== EXERCISE MATERIAL
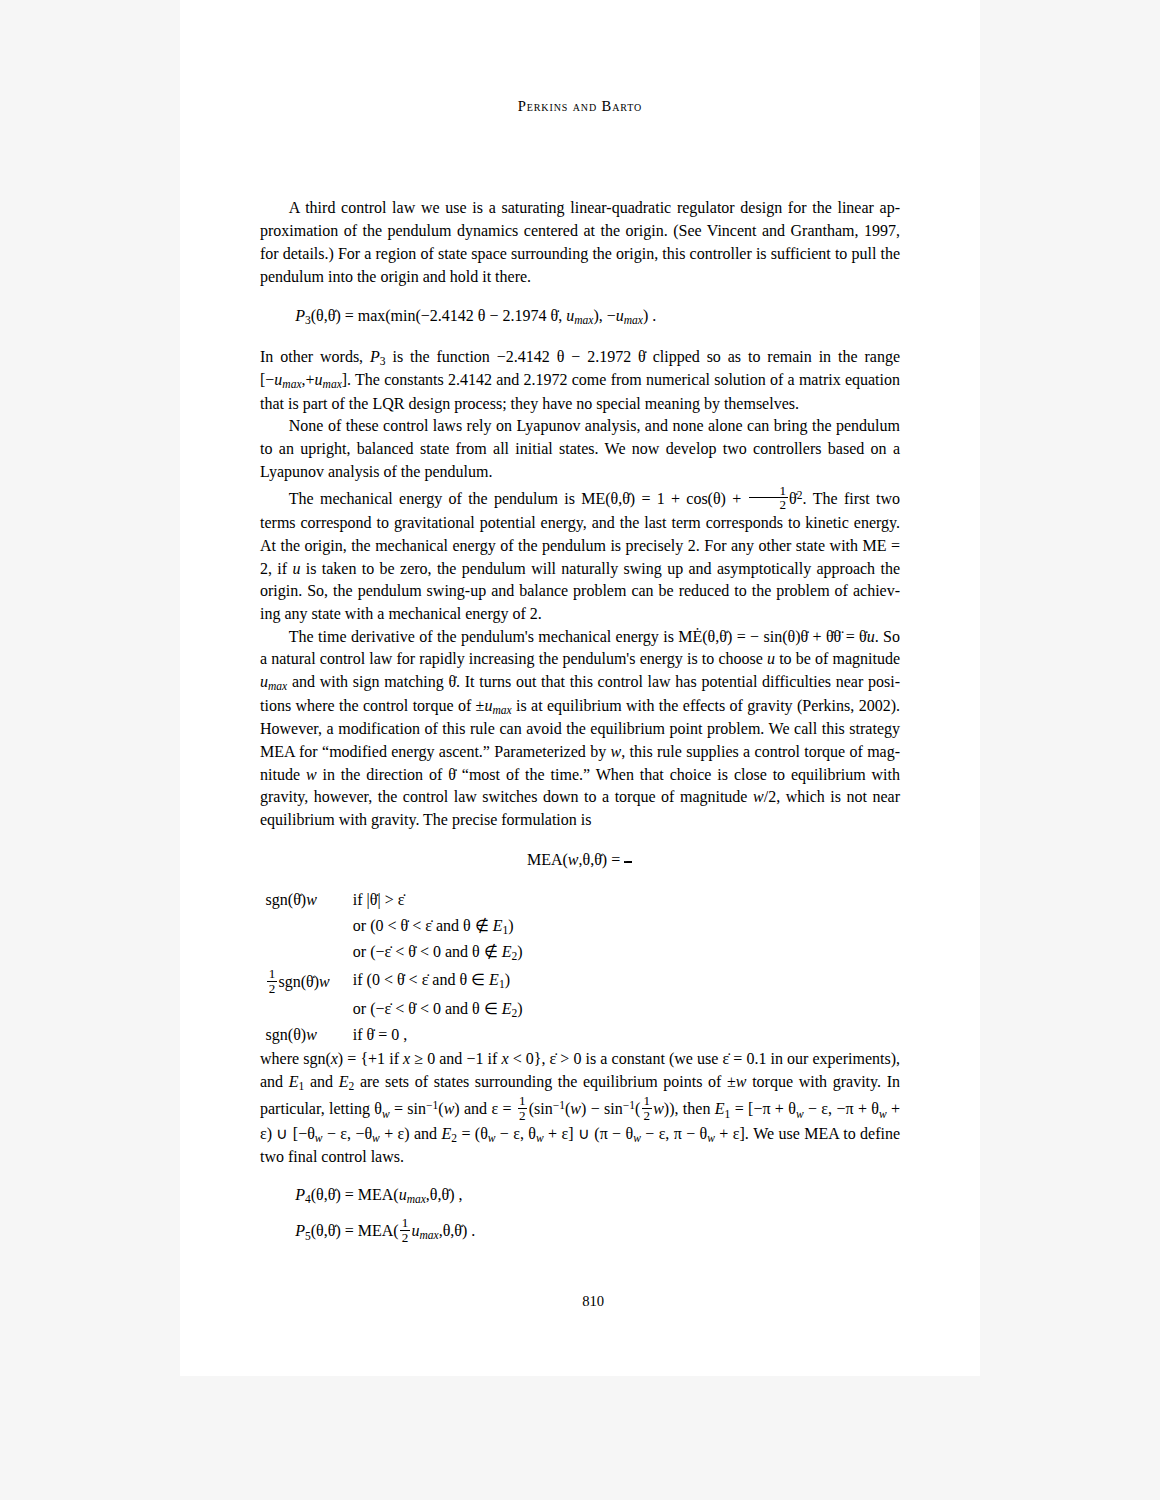Perkins and Barto
A third control law we use is a saturating linear-quadratic regulator design for the linear approximation of the pendulum dynamics centered at the origin. (See Vincent and Grantham, 1997, for details.) For a region of state space surrounding the origin, this controller is sufficient to pull the pendulum into the origin and hold it there.
P 3(θ,θ̇) = max(min(−2.4142 θ − 2.1974 θ̇, umax), −umax) .
In other words, P 3 is the function −2.4142 θ − 2.1972 θ̇ clipped so as to remain in the range [−umax,+umax]. The constants 2.4142 and 2.1972 come from numerical solution of a matrix equation that is part of the LQR design process; they have no special meaning by themselves.
None of these control laws rely on Lyapunov analysis, and none alone can bring the pendulum to an upright, balanced state from all initial states. We now develop two controllers based on a Lyapunov analysis of the pendulum.
The mechanical energy of the pendulum is ME(θ,θ̇) = 1 + cos(θ) + 12θ̇2. The first two terms correspond to gravitational potential energy, and the last term corresponds to kinetic energy. At the origin, the mechanical energy of the pendulum is precisely 2. For any other state with ME = 2, if u is taken to be zero, the pendulum will naturally swing up and asymptotically approach the origin. So, the pendulum swing-up and balance problem can be reduced to the problem of achieving any state with a mechanical energy of 2.
The time derivative of the pendulum's mechanical energy is MĖ(θ,θ̇) = − sin(θ)θ̇ + θ̇θ̈ = θ̇u. So a natural control law for rapidly increasing the pendulum's energy is to choose u to be of magnitude umax and with sign matching θ̇. It turns out that this control law has potential difficulties near positions where the control torque of ±umax is at equilibrium with the effects of gravity (Perkins, 2002). However, a modification of this rule can avoid the equilibrium point problem. We call this strategy MEA for “modified energy ascent.” Parameterized by w, this rule supplies a control torque of magnitude w in the direction of θ̇ “most of the time.” When that choice is close to equilibrium with gravity, however, the control law switches down to a torque of magnitude w/2, which is not near equilibrium with gravity. The precise formulation is
MEA(w,θ,θ̇) =
| sgn(θ̇) w | if /θ̇/ > ε̇ |
| | or (0 < θ̇ < ε̇ and θ ∉ E 1 ) |
| | or (−ε̇ < θ̇ < 0 and θ ∉ E 2 ) |
| 1 2 sgn(θ̇) w | if (0 < θ̇ < ε̇ and θ ∈ E 1 ) |
| | or (−ε̇ < θ̇ < 0 and θ ∈ E 2 ) |
| sgn(θ) w | if θ̇ = 0 , |
where sgn(x) = {+1 if x ≥ 0 and −1 if x < 0}, ε̇ > 0 is a constant (we use ε̇ = 0.1 in our experiments), and E 1 and E 2 are sets of states surrounding the equilibrium points of ±w torque with gravity. In particular, letting θw = sin−1(w) and ε = 12(sin−1(w) − sin−1(12 w)), then E 1 = [−π + θw − ε, −π + θw + ε) ∪ [−θw − ε, −θw + ε) and E 2 = (θw − ε, θw + ε] ∪ (π − θw − ε, π − θw + ε]. We use MEA to define two final control laws.
P 4(θ,θ̇) = MEA(umax,θ,θ̇) ,
P 5(θ,θ̇) = MEA(12 umax,θ,θ̇) .
810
====
#### WHAT IS BEING ASKED
If a picture appears among the records, leave it out, and otherwise reproduce exactly every line from the first line through the one with "P 3(θ,θ̇) = max(min(−2.4142", both included.

#### WRITTEN RESPONSE
Perkins and Barto
A third control law we use is a saturating linear-quadratic regulator design for the linear approximation of the pendulum dynamics centered at the origin. (See Vincent and Grantham, 1997, for details.) For a region of state space surrounding the origin, this controller is sufficient to pull the pendulum into the origin and hold it there.
P 3(θ,θ̇) = max(min(−2.4142 θ − 2.1974 θ̇, umax), −umax) .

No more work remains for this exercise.